[PROBLEM TO SOLVE] Reproduce every line of the following listing without any alteration.

(Dataset entries)
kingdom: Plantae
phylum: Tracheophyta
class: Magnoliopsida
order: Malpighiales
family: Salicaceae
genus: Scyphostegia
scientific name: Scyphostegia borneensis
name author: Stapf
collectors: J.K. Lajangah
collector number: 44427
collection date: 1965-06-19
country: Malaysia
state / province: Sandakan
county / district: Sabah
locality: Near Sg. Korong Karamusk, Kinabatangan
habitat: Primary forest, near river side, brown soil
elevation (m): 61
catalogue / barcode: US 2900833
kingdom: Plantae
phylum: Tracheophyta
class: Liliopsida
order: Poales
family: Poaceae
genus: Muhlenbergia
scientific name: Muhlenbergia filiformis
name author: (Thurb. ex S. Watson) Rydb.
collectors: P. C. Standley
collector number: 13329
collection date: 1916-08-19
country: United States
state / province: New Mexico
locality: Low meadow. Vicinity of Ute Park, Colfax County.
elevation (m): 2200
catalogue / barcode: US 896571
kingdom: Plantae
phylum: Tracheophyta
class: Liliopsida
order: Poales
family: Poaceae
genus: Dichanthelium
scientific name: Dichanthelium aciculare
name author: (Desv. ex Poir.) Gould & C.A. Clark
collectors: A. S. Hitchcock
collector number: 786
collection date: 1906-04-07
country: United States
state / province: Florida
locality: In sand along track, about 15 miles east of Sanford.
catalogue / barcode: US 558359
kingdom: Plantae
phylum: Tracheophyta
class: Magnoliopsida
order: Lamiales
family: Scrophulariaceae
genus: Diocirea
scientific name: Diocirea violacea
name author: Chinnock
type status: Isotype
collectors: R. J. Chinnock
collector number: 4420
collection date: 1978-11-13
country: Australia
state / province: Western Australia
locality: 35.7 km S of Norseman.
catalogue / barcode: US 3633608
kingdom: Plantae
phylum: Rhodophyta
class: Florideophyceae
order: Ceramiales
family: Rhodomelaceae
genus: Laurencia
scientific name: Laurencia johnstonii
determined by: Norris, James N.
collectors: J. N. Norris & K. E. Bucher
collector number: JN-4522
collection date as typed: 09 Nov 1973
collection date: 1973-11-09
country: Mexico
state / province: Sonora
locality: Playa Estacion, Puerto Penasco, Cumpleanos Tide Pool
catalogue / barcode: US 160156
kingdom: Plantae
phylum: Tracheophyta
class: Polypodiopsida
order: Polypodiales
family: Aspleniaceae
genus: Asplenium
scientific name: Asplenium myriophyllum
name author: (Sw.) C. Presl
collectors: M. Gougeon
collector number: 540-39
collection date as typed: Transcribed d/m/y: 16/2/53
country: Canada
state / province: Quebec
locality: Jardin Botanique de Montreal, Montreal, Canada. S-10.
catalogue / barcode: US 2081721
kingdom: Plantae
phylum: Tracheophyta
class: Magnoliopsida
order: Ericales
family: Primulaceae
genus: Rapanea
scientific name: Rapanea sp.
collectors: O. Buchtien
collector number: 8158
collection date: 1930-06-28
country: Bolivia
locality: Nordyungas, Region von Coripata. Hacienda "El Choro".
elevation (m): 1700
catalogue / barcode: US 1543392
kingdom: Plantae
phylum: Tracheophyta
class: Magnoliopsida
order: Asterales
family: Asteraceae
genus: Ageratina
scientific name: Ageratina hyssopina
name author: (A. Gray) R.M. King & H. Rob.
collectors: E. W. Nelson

[OUTPUT OF THE TASK]
kingdom: Plantae
phylum: Tracheophyta
class: Magnoliopsida
order: Malpighiales
family: Salicaceae
genus: Scyphostegia
scientific name: Scyphostegia borneensis
name author: Stapf
collectors: J.K. Lajangah
collector number: 44427
collection date: 1965-06-19
country: Malaysia
state / province: Sandakan
county / district: Sabah
locality: Near Sg. Korong Karamusk, Kinabatangan
habitat: Primary forest, near river side, brown soil
elevation (m): 61
catalogue / barcode: US 2900833
kingdom: Plantae
phylum: Tracheophyta
class: Liliopsida
order: Poales
family: Poaceae
genus: Muhlenbergia
scientific name: Muhlenbergia filiformis
name author: (Thurb. ex S. Watson) Rydb.
collectors: P. C. Standley
collector number: 13329
collection date: 1916-08-19
country: United States
state / province: New Mexico
locality: Low meadow. Vicinity of Ute Park, Colfax County.
elevation (m): 2200
catalogue / barcode: US 896571
kingdom: Plantae
phylum: Tracheophyta
class: Liliopsida
order: Poales
family: Poaceae
genus: Dichanthelium
scientific name: Dichanthelium aciculare
name author: (Desv. ex Poir.) Gould & C.A. Clark
collectors: A. S. Hitchcock
collector number: 786
collection date: 1906-04-07
country: United States
state / province: Florida
locality: In sand along track, about 15 miles east of Sanford.
catalogue / barcode: US 558359
kingdom: Plantae
phylum: Tracheophyta
class: Magnoliopsida
order: Lamiales
family: Scrophulariaceae
genus: Diocirea
scientific name: Diocirea violacea
name author: Chinnock
type status: Isotype
collectors: R. J. Chinnock
collector number: 4420
collection date: 1978-11-13
country: Australia
state / province: Western Australia
locality: 35.7 km S of Norseman.
catalogue / barcode: US 3633608
kingdom: Plantae
phylum: Rhodophyta
class: Florideophyceae
order: Ceramiales
family: Rhodomelaceae
genus: Laurencia
scientific name: Laurencia johnstonii
determined by: Norris, James N.
collectors: J. N. Norris & K. E. Bucher
collector number: JN-4522
collection date as typed: 09 Nov 1973
collection date: 1973-11-09
country: Mexico
state / province: Sonora
locality: Playa Estacion, Puerto Penasco, Cumpleanos Tide Pool
catalogue / barcode: US 160156
kingdom: Plantae
phylum: Tracheophyta
class: Polypodiopsida
order: Polypodiales
family: Aspleniaceae
genus: Asplenium
scientific name: Asplenium myriophyllum
name author: (Sw.) C. Presl
collectors: M. Gougeon
collector number: 540-39
collection date as typed: Transcribed d/m/y: 16/2/53
country: Canada
state / province: Quebec
locality: Jardin Botanique de Montreal, Montreal, Canada. S-10.
catalogue / barcode: US 2081721
kingdom: Plantae
phylum: Tracheophyta
class: Magnoliopsida
order: Ericales
family: Primulaceae
genus: Rapanea
scientific name: Rapanea sp.
collectors: O. Buchtien
collector number: 8158
collection date: 1930-06-28
country: Bolivia
locality: Nordyungas, Region von Coripata. Hacienda "El Choro".
elevation (m): 1700
catalogue / barcode: US 1543392
kingdom: Plantae
phylum: Tracheophyta
class: Magnoliopsida
order: Asterales
family: Asteraceae
genus: Ageratina
scientific name: Ageratina hyssopina
name author: (A. Gray) R.M. King & H. Rob.
collectors: E. W. Nelson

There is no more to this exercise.